In multiple experiments, a negative number of VBNC cells was calculated due to the number of viable cells being less than the number of culturable cells. Because all culturable cells are viable, it is not possible to have fewer viable cells than culturable cells. It was hypothesized that some viable cells were lost during centrifugation of the post-treatment samples collected for live/dead cell analysis. So, instead of centrifuging 1 mL of the samples and resuspending them in 0.85% NaCl, 0.5 mL of the sample was collected and added to 0.5 mL of 0.85% NaCl. Although this improved the detection of viable cells by, on average, 47%, in some samples, the viable cell number was still lower than the culturable cell number. Since this precluded comparison of VBNC cell number among treatments, culturable and viable cells per sample were compared instead and showed that treatment of P. aeruginosa with meropenem, but not MH, produced significantly fewer culturable than viable cells (Figure 1). No significant difference between culturable and viable cells suggested that many VBNC cells were not present, while significantly fewer culturable cells indicated a high number of VBNC cells.
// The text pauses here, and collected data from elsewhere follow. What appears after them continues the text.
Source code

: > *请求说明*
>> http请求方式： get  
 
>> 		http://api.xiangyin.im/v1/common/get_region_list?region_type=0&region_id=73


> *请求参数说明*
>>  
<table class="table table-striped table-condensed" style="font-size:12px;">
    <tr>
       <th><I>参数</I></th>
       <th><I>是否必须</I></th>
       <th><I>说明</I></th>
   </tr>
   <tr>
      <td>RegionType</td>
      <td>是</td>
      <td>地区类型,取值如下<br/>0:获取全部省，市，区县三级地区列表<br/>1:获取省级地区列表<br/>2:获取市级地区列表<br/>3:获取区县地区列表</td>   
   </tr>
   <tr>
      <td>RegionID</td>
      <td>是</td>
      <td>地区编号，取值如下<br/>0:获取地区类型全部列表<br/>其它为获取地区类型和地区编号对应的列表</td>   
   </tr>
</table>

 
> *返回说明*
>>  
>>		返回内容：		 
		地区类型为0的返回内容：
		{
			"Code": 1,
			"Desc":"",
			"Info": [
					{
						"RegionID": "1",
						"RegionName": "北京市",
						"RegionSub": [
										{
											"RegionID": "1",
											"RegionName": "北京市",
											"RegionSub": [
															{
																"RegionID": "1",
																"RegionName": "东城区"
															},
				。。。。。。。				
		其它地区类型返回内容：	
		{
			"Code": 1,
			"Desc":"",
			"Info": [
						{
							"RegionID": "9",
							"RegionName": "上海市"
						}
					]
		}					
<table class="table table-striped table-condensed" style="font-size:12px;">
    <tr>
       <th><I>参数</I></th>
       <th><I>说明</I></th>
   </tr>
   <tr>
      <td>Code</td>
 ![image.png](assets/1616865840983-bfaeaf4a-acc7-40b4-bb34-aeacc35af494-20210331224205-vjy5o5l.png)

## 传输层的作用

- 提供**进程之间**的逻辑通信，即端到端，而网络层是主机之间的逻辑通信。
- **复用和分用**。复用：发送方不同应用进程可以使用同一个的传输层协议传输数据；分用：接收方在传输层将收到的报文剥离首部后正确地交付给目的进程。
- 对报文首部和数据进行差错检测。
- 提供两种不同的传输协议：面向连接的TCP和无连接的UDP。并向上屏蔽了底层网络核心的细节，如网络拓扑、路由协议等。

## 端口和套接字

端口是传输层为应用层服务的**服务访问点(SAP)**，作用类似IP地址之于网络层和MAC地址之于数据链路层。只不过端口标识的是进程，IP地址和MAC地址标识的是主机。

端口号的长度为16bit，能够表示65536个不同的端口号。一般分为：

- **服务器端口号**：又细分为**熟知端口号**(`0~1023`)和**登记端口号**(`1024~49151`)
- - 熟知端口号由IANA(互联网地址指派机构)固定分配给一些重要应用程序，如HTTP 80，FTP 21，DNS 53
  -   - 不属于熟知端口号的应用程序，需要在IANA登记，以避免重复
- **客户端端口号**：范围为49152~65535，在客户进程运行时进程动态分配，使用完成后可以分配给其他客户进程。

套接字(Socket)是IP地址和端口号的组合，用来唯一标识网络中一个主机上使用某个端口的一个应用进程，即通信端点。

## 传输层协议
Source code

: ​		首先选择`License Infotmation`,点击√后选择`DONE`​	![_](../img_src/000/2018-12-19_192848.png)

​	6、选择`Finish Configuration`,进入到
This protocol combines a suite of microbiology techniques with live/dead staining and detection by fluorescent microscopy to assess VBNC cell populations in MH-treated bacteria. Compared to other techniques and protocols for detecting VBNC cells, it is relatively inexpensive, and it does not require enzymes for qPCR or reverse transcription PCR, nor a real-time PCR machine^25,26. This protocol will allow researchers to explore MH's impact on a wide range of bacterial pathogens to form VBNC cells and potentially reveal a mechanism for MH's recalcitrance to bacterial resistance.

The authors have no conflicts of interest to disclose.

This work was funded by two Eastern Washington University grants, the Faculty Research and Creative Works Grant to A.R.C and the Undergraduate Research & Creative Activities Grant to L.T.B. Bill and Connie Cross donated funds to EWU to purchase the Leica DMIL inverted fluorescent microscope with a digital camera.